◆ **DOCUMENT SOURCE**
----

24 mars 2026
Temps de lecture : 2 min
Pendant des années, le marché de la publicité numérique a été dominé par deux géants : Google et Meta. À eux seuls, ils captent près de la moitié des investissements publicitaires mondiaux (environ 44% en 2024). Cependant, selon Théo Lion, CEO de Coudac, une dynamique est en train de bousculer cet équilibre historique : « Le marché de la publicité en ligne est tout simplement en train d’évoluer d’un duopole vers un triopole ». A Google et Meta s’ajoute désormais Amazon, qui s’est considérablement imposé ces dernières années.
Au sein de l’agence Coudac, qui accompagne une centaine d’annonceurs (majoritairement des PME et mid-market), on constate que les clients dépensent naturellement 90 % de leurs budgets sur Meta et Google. Cette hégémonie s’explique par un cercle vertueux pour les régies, mais redoutable pour la concurrence : plus une plateforme possède de données, plus son algorithme est performant et plus elle attire d’annonceurs.

----

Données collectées

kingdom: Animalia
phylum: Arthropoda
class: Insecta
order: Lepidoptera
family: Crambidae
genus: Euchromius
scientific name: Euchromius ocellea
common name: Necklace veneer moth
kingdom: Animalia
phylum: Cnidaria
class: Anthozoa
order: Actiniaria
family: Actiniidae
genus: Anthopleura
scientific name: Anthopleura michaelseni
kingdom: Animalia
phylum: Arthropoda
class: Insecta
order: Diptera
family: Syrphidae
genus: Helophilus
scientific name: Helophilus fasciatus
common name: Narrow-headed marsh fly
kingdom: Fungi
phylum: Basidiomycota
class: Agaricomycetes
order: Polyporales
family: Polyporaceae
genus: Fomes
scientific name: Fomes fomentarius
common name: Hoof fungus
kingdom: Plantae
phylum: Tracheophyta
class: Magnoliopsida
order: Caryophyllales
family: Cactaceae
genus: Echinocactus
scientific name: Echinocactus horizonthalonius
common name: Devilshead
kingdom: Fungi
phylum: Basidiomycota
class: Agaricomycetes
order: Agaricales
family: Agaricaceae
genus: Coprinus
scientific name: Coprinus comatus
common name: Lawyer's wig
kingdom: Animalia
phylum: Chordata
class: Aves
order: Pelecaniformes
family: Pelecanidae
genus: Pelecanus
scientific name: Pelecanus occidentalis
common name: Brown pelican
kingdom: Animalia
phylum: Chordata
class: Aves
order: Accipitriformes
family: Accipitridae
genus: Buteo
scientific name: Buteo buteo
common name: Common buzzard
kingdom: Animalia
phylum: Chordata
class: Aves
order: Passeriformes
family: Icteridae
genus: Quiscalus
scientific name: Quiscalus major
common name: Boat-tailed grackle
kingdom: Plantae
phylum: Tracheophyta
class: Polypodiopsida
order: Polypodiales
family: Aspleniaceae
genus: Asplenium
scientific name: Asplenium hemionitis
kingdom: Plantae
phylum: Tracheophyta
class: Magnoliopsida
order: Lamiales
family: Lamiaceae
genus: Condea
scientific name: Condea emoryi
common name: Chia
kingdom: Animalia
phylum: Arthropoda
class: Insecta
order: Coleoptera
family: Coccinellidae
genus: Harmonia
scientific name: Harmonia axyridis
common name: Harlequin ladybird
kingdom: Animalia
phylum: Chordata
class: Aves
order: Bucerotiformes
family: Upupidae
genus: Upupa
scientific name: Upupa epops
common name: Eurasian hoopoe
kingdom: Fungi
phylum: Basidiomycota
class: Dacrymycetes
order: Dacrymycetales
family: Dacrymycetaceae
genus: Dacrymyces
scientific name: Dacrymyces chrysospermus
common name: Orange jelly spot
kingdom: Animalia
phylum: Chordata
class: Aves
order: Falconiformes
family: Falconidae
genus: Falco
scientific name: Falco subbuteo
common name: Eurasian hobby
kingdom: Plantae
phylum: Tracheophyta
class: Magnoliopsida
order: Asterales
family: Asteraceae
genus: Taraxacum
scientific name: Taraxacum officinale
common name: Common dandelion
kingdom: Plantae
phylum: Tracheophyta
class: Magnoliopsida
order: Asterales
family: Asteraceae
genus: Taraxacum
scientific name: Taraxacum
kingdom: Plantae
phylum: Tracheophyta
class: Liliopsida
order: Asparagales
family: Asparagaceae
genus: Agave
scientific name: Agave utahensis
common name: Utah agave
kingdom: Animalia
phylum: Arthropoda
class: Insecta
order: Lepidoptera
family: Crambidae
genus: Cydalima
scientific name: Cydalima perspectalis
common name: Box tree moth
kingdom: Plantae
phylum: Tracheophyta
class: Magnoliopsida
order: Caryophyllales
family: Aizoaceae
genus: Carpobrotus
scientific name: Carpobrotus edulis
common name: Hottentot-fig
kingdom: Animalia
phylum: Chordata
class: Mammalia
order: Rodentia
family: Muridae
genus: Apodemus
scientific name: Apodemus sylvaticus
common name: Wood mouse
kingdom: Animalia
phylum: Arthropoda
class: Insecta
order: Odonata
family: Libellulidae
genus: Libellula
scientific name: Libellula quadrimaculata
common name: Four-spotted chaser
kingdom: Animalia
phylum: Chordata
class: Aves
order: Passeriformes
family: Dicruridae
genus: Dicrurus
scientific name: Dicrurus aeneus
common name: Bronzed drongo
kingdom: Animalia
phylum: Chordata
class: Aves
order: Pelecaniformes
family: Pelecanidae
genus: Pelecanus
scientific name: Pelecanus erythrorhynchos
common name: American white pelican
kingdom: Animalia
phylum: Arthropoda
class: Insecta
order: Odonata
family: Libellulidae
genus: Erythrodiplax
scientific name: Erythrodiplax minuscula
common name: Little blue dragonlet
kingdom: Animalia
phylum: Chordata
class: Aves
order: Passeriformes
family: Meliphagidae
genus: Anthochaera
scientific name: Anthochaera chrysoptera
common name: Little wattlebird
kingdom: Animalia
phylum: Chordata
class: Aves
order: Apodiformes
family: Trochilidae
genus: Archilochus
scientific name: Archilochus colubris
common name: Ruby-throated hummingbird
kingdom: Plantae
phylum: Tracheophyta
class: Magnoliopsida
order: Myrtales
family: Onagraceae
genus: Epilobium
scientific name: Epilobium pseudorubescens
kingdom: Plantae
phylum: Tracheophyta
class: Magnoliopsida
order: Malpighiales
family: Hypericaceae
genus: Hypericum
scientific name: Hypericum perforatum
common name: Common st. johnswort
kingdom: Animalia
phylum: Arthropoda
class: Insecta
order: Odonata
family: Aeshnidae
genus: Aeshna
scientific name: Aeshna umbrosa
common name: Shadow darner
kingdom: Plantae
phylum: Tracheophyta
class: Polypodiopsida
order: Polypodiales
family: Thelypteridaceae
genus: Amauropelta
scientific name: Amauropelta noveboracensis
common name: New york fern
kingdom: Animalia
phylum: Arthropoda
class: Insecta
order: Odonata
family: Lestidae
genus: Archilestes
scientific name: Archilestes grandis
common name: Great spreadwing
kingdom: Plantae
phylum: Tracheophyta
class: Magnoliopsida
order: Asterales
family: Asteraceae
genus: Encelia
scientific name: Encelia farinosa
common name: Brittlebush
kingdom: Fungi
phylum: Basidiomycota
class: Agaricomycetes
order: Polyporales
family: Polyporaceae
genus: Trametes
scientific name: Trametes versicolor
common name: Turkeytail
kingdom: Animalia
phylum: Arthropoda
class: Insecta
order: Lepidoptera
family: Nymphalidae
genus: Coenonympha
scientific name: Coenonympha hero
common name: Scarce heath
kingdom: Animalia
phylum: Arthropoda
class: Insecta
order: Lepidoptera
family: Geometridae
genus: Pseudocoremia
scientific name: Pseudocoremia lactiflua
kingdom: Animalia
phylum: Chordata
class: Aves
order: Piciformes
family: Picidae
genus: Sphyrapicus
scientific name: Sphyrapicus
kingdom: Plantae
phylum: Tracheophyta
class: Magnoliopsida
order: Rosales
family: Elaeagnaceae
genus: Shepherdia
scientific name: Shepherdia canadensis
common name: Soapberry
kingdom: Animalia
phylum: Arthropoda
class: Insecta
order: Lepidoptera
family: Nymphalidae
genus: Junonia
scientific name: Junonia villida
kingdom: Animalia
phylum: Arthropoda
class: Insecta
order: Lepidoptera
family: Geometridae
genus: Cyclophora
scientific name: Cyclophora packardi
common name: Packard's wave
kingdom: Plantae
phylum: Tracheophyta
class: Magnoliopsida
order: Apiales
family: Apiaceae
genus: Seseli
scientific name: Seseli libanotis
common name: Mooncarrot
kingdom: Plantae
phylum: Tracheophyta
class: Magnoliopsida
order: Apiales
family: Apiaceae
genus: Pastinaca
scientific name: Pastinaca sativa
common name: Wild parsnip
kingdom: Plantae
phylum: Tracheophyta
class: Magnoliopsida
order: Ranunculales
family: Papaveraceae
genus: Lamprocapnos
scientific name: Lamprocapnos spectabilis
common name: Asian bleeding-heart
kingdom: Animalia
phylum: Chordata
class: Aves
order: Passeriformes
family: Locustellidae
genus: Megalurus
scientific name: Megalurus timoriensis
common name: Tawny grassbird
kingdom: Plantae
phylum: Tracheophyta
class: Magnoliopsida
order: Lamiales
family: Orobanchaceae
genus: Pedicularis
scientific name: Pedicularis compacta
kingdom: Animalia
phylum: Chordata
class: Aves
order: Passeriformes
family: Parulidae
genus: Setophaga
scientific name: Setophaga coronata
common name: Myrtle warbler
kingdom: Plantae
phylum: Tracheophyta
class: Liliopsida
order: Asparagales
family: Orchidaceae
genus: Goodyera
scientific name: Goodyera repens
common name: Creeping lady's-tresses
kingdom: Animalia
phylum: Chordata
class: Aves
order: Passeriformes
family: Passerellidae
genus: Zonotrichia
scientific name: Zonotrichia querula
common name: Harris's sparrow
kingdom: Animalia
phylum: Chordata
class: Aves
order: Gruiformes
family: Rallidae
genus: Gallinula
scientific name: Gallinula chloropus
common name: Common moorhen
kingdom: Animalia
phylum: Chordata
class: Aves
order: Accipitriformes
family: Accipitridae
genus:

----

◆ **CONSIGNES**
- A) Répondez à ces questions sur le texte consacré à la publicité en ligne :
(i) Quelle part des investissements publicitaires mondiaux Google et Meta captaient-ils ensemble en 2024 ?
(ii) Quelle entreprise vient s'ajouter à Google et Meta ?
(iii) Combien d'annonceurs l'agence Coudac accompagne-t-elle ?
- B) Dans le texte sur la publicité en ligne, reformulez sous forme de liste le paragraphe commençant par « Au sein de l'agence Coudac », en gardant ses faits principaux.

◆ **RÉPONSES**
- A)
(i) Environ 44 %.
(ii) Amazon.
(iii) Une centaine, en majorité des PME et des entreprises mid-market.

- B)
- L'agence Coudac accompagne une centaine d'annonceurs, surtout des PME et des entreprises mid-market.
- Ses clients consacrent 90 % de leurs budgets à Meta et Google.
- Cette domination vient d'un cercle vertueux : plus une plateforme dispose de données, plus son algorithme est performant et plus elle attire d'annonceurs.